Antinuclear antibodies (ANA) were assayed on Hep-2 cells according to the protocol supplied by the manufacturer (Immunoconcepts, Sacramento, CA). Serial dilutions of serum beginning at 1:40 were incubated on the slides for 30 min followed by a fluoresceinated goat anti–mouse IgG antibody (Southern Biotechnology Associates) for 30 min at room temperature. Slides were rinsed, washed, mounted with coverslips, and viewed with a fluorescence microscope (Carl Zeiss, Inc., Thornwood, NY). Results were reported as the last dilution at which fluorescence was clearly detectable.

The technique for the assessment of kidney Ig deposition has been reported previously (16). In brief, one kidney from each animal was fixed in 10% formalin and embedded in paraffin. 4-μm-thick sections were cut, deparaffinized, rehydrated, blocked with 2% filtered horse serum in PBS in moist chambers, and stained for 1 h with biotinylated goat anti–mouse IgG (Vector Laboratories, Inc., Burlingame, CA) or each biotinylated goat anti–mouse IgG subclass (IgG1, IgG2a, IgG2b, and IgG3; Southern Biotechnology Associates) at a 1:800 dilution at room temperature. Sections were washed, incubated for 45 min with streptavidin-alkaline phosphatase, and developed with BCIP and NBT (GIBCO BRL, Gaithersburg, MD). Color development was stopped after 30 min by washing in distilled water. Coverslips were mounted on the stained sections with cytosol mounting solution (Aqua Polymount; Polysciences Inc., Warrington, PA). The sections were then sealed and viewed with a Zeiss microscope.

Immunization of BALB/c mice with the octameric peptide MAP–DWEYSVWLSN in CFA, followed by two booster injections of MAP–peptide in IFA, resulted in production of antipeptide antibodies. There was a small IgM antipeptide response in both peptide-immunized mice and in mice immunized with MAP core alone. The IgG antipeptide titer in MAP–peptide-immunized mice rose by day 14 and continued to increase until day 49 when the mice were killed (Fig. 1). The IgG1 subclass dominated the IgG antipeptide response.
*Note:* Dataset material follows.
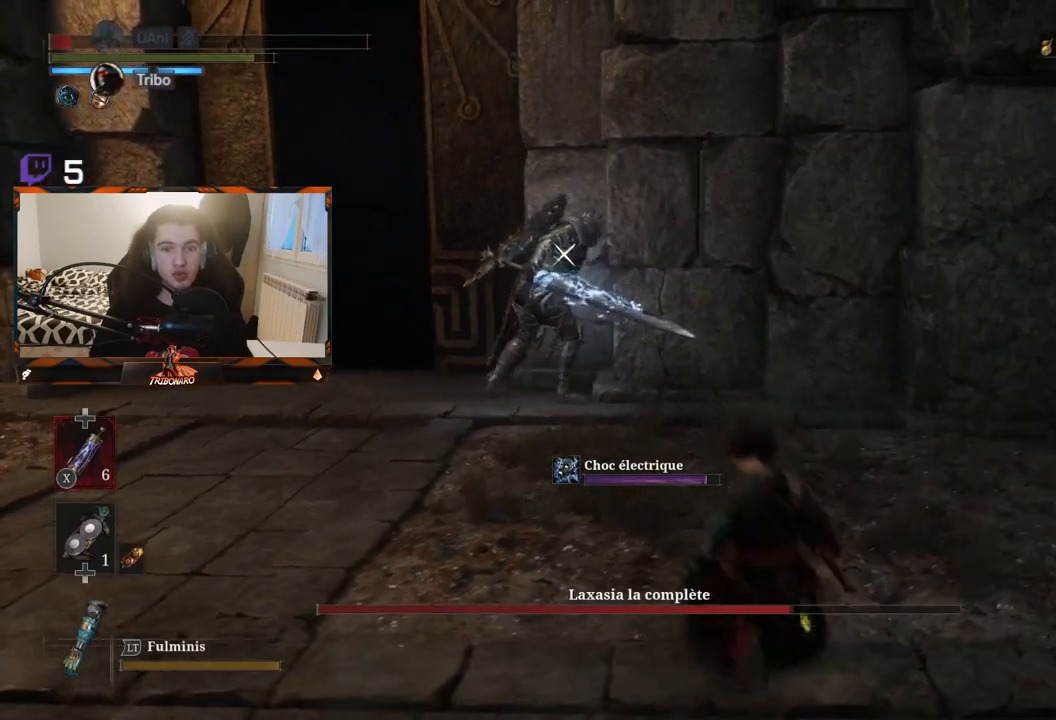
{"buttons": [], "left_stick": "up-left", "right_stick": "center", "events": [[83, "X", "down"], [183, "X", "up"]]}
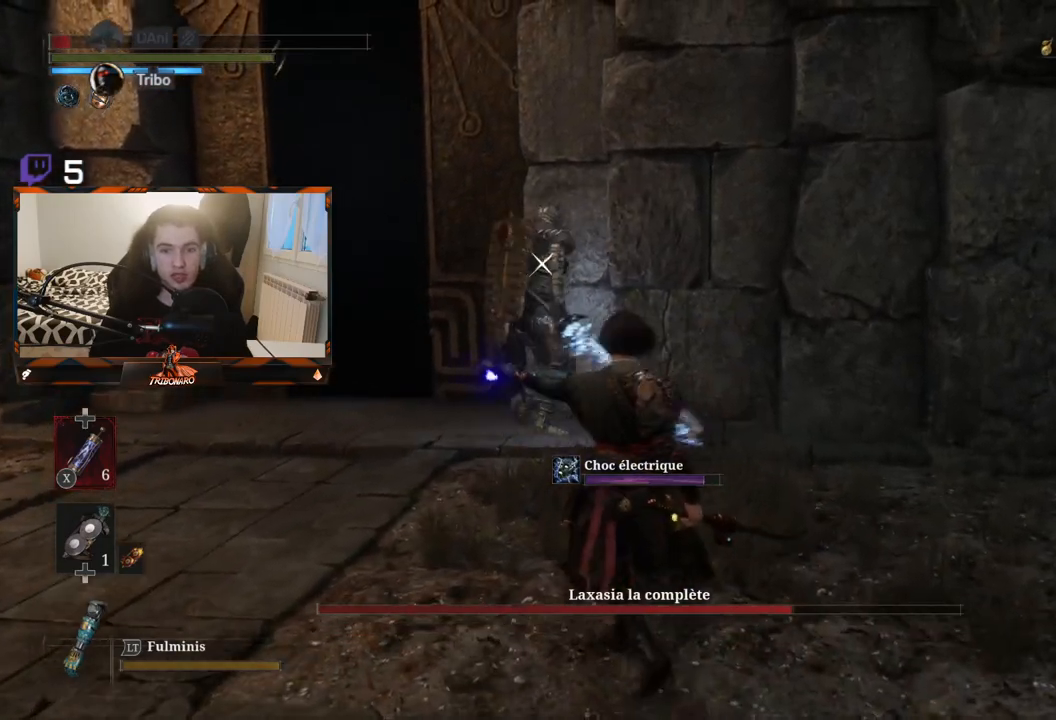
{"buttons": [], "left_stick": "up-left", "right_stick": "center", "events": []}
Although IgG2a, IgG2b, and IgG3 antipeptide antibodies were also detectable, these were present at lower levels (Fig. 2). The anti-DWEYSVWLSN response was specific: IgG antibody titers to phosphorylcholine, KLH, and lysozyme did not increase significantly (Fig. 3).

To determine whether the peptide was a true mimotope of dsDNA, we measured the anti-dsDNA antibody titer in peptide-immunized mice. Although only a small increase in the titer of IgM anti-dsDNA antibodies was found in peptide-immunized mice compared with mice immunized with MAP core (Fig. 4, left), a marked rise in the IgG anti-dsDNA antibody titer was observed (Fig. 4, right). Dilution studies demonstrated that the titer of IgG anti-dsDNA antibodies in peptide-immunized mice at 3 mo of age was only slightly lower than the titer in 6-mo-old nonimmunized (NZB × NZW) F1 mice (Fig. 5). Spontaneously arising anti-dsDNA antibodies from the lupus-prone (NZB × NZW) F1 mouse are mostly of the IgG2a and IgG2b isotype (reference 17, and Fig. 6). In peptide-immunized mice, the IgG1 isotype dominated the anti-dsDNA response (Fig. 6), although both IgG2a and IgG2b anti-dsDNA antibodies were also detectable. The presence of anti-dsDNA activity in MAP–peptide-immunized mice was verified by Millipore filter assay. Peptide-immunized mice developed significant dsDNA binding at day +49 compared with baseline levels, whereas no such increase was detected in MAP core immunized mice (Fig. 7).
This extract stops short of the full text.